DOCUMENT PASSAGE:
I didn't see their first fight (I saw Unity Young versus Chantel Cordova on ESPN, but I didn't see Mosley-Vargas I), but from watching highlights and through word of mouth, it seems as if the first match was...ok, I admit it: I really don't care who wins, nor do I have any thoughtful analyses on this fight. The reason I missed the first fight was partly because it hurts too much to watch two superbly talented fighters who regressed so much from their primes fight each other, capitalizing on their big names. In another exciting, topsy-turvy affair, Mosley by decision, though I'll be watching Unity Young-Cordova III in Manila.
Mitch Abramson  

Time is not on their side. But since Mosley and Vargas are at equal points in their declines, their second fight promises to be as competitive as their first. The first encounter ended in an unsatisfying stoppage as Vargas, one eye swollen shut, suffered a tenth round TKO loss. Fernando Vargas, always a warrior, was ready to continue, and, I believe, should have been allowed to continue, in a fight that was virtually even at the time of the stoppage. Veteran cutman Miguel Diaz is the newest addition to Vargas’ corner, but while he may be able to keep down the swelling, he will not be able to bring victory to Vargas. Vargas’ brutal knockout loss at the hands of Trinidad, and a later knockout loss to De La Hoya, have made him an old 28. Shane Mosley, older chronologically at 34 but without the toll of damaging ring wars on his body, will use his faster hands to outpoint a determined but not-so-ferocious Vargas. Mosley beats Vargas by close decision.

DATASET SECTION:
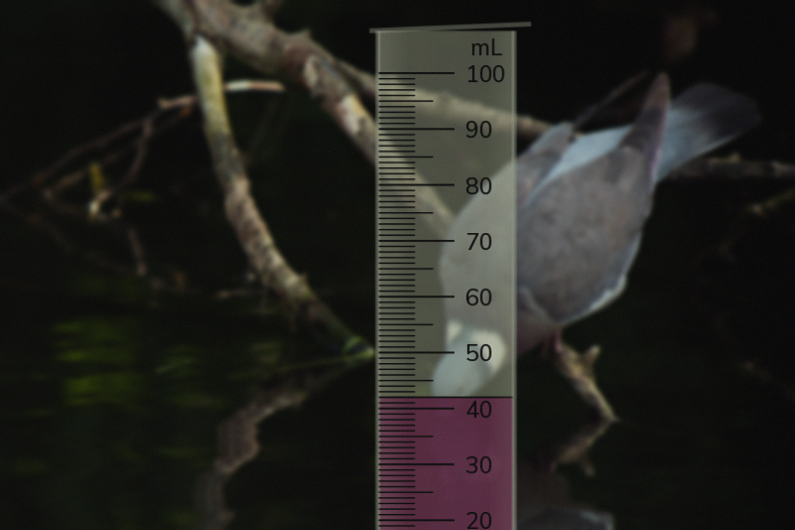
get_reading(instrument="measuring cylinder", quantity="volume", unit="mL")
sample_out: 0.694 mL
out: 42 mL
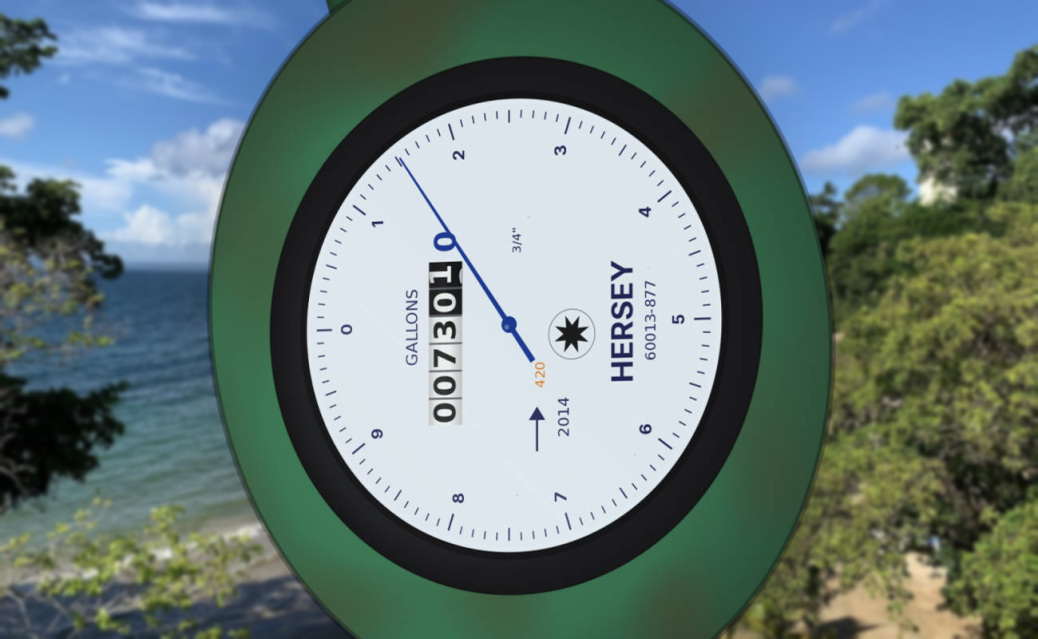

WHAT IS NEEDED: Translate this sentence from the boxing preview into Spanish: "The first encounter ended in an unsatisfying stoppage as Vargas, one eye swollen shut, suffered a tenth round TKO loss." The material can be set aside.

THE ANSWER: El primer enfrentamiento terminó en una detención insatisfactoria cuando Vargas, con un ojo cerrado por la hinchazón, sufrió una derrota por nocaut técnico en el décimo asalto.